As we noted in our January 2005 report, the workload at BOE tends to be largely paper-driven. Submissions of documentation is generally still conducted through paper methods and, as a result, the processing of such submissions tends to be manually intensive. Tabulations are often carried-out by hand, returns are mechanically sorted by tax program, and information is manually keyed. Much of the documentation goes through processing while still in physical—rather than digital—format.
Investing in electronic technologies is likely to have substantial payoff over the medium to long term in terms of budgetary savings, due largely to reduced staffing requirements. In addition, the technology is likely to have significant benefits for coordination and information sharing among the tax agencies for enforcement and compliance purposes. Finally, such a shift will simplify filing requirements and result in reduced costs for taxpayers.
While converting to electronic filing and processing would result in annual savings for the state in the medium to long term, it is also important to note that investing in electronic technologies would require up-front investment by the state. (One potential means of addressing these costs is through alternative procurement, whereby the costs of implementation are "paid" through savings achieved through the project.) Given the complexity of the issues associated with electronic filing and processing, we recommend that BOE report at budget hearings regarding its medium- to long-term goals regarding this technology, including estimates of related savings and costs.
We withhold recommendation on the request for additional funds to administer the Electronic Waste Recycling Fee. The Board of Equalization should report at budget hearings regarding the cost estimates for administering this fee.
To address the growing problem of electronic waste, the Legislature adopted Chapter 526, Statutes of 2003, (SB 20, Sher), which instituted a comprehensive system for the recycling or disposal of certain electronic devices. Subsequent legislation—Chapter 863, Statutes of 2004 (SB 50, Sher)—required BOE to collect the Electronic Waste Recycling Fee. The budget includes an additional $5.7 million (reimbursements and special funds) for the collection of this fee.

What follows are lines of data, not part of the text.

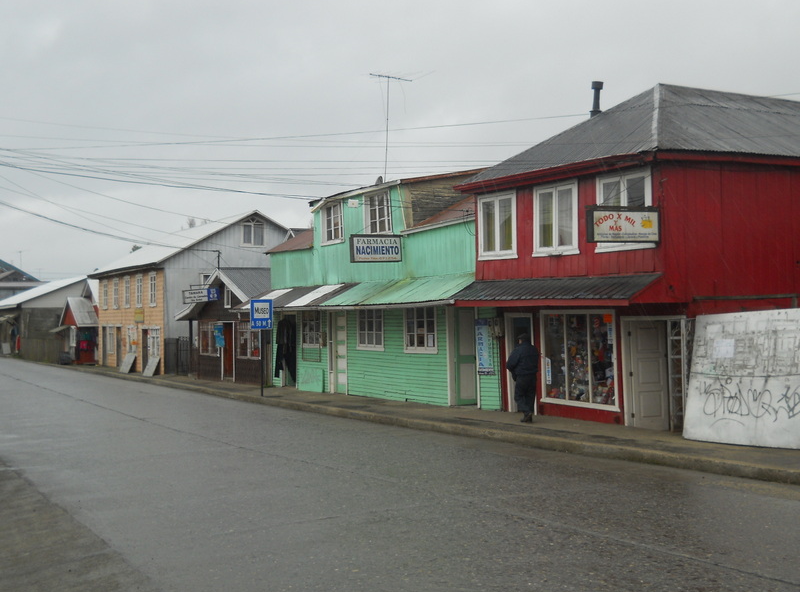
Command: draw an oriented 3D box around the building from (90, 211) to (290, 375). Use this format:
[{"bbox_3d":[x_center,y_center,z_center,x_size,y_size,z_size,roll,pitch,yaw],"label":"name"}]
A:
[{"bbox_3d":[-9.675,-0.065,52.484,9.500,7.400,13.000,0,-1,-30],"label":"building"}]

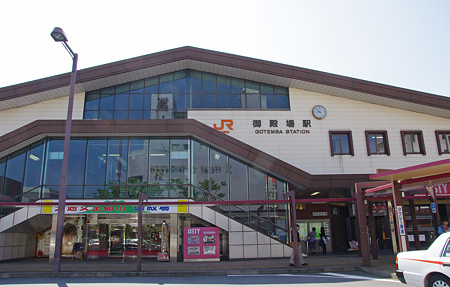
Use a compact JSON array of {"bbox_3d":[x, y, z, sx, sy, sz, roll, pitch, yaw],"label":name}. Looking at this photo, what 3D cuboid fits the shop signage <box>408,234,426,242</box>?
[{"bbox_3d":[11.637,5.750,20.405,1.089,0.395,0.040,0,-14,-3],"label":"shop signage"}]

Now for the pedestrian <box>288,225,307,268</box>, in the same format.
[{"bbox_3d":[3.209,4.436,14.719,0.780,1.706,0.500,0,-14,-3],"label":"pedestrian"}]

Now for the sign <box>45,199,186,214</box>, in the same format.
[{"bbox_3d":[-5.729,3.297,17.556,7.444,0.770,0.100,0,-14,-3],"label":"sign"}]

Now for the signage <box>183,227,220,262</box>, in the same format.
[{"bbox_3d":[-1.151,5.118,17.084,1.833,1.671,0.250,0,-14,-3],"label":"signage"}]

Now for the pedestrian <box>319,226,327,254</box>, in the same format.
[{"bbox_3d":[5.877,5.838,20.256,0.480,1.540,0.380,-2,-14,5],"label":"pedestrian"}]

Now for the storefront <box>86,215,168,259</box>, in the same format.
[{"bbox_3d":[-5.773,5.546,20.122,4.788,2.512,0.400,0,-14,-3],"label":"storefront"}]

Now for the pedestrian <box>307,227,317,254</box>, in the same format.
[{"bbox_3d":[5.292,5.875,20.387,0.550,1.550,0.380,-2,-14,3],"label":"pedestrian"}]

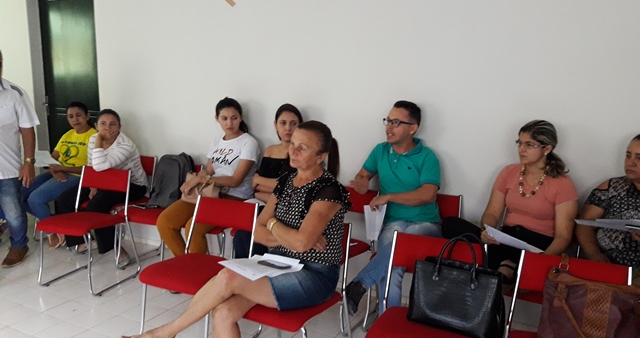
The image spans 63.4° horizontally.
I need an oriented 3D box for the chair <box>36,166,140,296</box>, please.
[{"bbox_3d":[-1.613,0.401,3.623,0.449,0.777,0.497,5,11,18],"label":"chair"}]

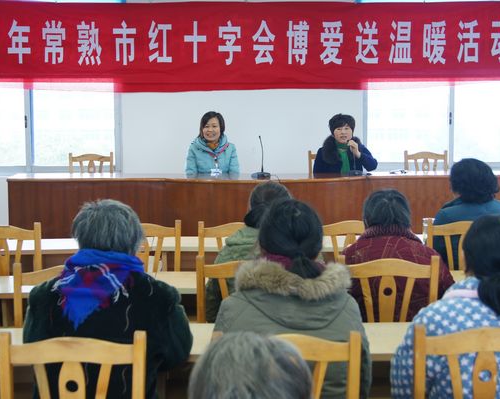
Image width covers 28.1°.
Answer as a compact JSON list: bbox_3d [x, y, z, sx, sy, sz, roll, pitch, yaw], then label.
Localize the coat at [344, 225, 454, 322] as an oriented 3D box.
[{"bbox_3d":[0.618,0.409,4.193,0.510,0.632,0.420,0,5,-1],"label":"coat"}]

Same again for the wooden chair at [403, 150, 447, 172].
[{"bbox_3d":[1.619,0.046,8.957,0.420,0.930,0.470,0,5,-1],"label":"wooden chair"}]

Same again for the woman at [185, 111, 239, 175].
[{"bbox_3d":[-0.331,-0.113,8.773,0.480,1.317,0.660,0,5,-1],"label":"woman"}]

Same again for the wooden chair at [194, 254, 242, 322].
[{"bbox_3d":[-0.012,0.675,4.256,0.420,0.930,0.470,0,5,-1],"label":"wooden chair"}]

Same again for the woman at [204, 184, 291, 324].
[{"bbox_3d":[0.067,0.518,4.396,0.500,1.225,0.680,0,5,-1],"label":"woman"}]

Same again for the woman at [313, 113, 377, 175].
[{"bbox_3d":[0.829,-0.105,8.767,0.540,1.287,0.680,0,5,5],"label":"woman"}]

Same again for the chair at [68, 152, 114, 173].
[{"bbox_3d":[-1.444,0.066,8.964,0.420,0.930,0.470,0,5,-1],"label":"chair"}]

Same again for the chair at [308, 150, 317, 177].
[{"bbox_3d":[0.748,0.048,9.002,0.420,0.930,0.470,0,5,-1],"label":"chair"}]

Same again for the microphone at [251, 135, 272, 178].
[{"bbox_3d":[0.087,-0.345,8.019,0.155,0.335,0.160,0,5,-1],"label":"microphone"}]

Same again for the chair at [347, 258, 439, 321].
[{"bbox_3d":[0.545,0.676,4.203,0.420,0.930,0.470,0,5,-1],"label":"chair"}]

In terms of the other special taxes and fees that the BOE collects, the department's proposed budget appears to be on the high side. The exist ing Tire Recycling Fee Program provides a good comparison of costs, since, like the Electronic Waste Recycling Fee, it is collected largely from retailers. For the Tire Recycling Fee Program, the BOE has about 16 positions and collects about $32 million, or one position for every $1.9 million collected. For the Electronic Waste Recycling Fee, the BOE will have 77 positions in order to collect fees of $78 million, or one position for every $1 million collected. Although some start-up costs are expected with such a program, these seem excessive given costs associated with other special fee programs. We recommend that the BOE report at hearings regarding this proposal and provide backup regarding its cost estimates and how these can be distinguished from its program costs for existing programs.